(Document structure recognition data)

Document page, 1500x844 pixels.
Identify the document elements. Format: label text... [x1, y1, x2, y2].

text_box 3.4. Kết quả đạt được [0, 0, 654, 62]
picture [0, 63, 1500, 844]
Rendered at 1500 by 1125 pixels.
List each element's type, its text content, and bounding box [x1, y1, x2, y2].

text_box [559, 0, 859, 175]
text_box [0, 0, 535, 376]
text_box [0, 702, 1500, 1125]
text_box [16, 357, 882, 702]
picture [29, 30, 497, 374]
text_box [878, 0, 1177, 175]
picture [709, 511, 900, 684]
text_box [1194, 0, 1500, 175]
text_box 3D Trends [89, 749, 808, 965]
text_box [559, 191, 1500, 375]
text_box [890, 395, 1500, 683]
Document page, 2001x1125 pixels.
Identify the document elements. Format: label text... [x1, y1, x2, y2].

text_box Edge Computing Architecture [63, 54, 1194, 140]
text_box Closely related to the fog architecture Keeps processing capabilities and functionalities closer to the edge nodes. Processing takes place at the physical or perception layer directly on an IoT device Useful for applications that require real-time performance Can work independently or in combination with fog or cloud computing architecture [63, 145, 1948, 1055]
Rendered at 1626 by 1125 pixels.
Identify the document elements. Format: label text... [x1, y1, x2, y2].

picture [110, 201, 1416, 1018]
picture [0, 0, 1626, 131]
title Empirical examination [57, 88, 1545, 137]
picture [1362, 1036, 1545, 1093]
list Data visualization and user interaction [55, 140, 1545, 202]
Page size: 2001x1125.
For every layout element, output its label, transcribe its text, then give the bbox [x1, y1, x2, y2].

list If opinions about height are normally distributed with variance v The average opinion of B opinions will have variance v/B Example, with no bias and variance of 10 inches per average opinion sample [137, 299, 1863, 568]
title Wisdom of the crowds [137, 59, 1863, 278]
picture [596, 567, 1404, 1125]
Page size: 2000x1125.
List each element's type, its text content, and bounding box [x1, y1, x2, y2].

§ Problem: Taking the entries above, restate exactly those lines that fall between the line with "Rendered at 1500 by 1125 pixels." and the line with "Document page, 2001x1125 pixels.", keeping both of those lines too.

§ Answer:
Rendered at 1500 by 1125 pixels.
List each element's type, its text content, and bounding box [x1, y1, x2, y2].

text_box [559, 0, 859, 175]
text_box [0, 0, 535, 376]
text_box [0, 702, 1500, 1125]
text_box [16, 357, 882, 702]
picture [29, 30, 497, 374]
text_box [878, 0, 1177, 175]
picture [709, 511, 900, 684]
text_box [1194, 0, 1500, 175]
text_box 3D Trends [89, 749, 808, 965]
text_box [559, 191, 1500, 375]
text_box [890, 395, 1500, 683]
Document page, 2001x1125 pixels.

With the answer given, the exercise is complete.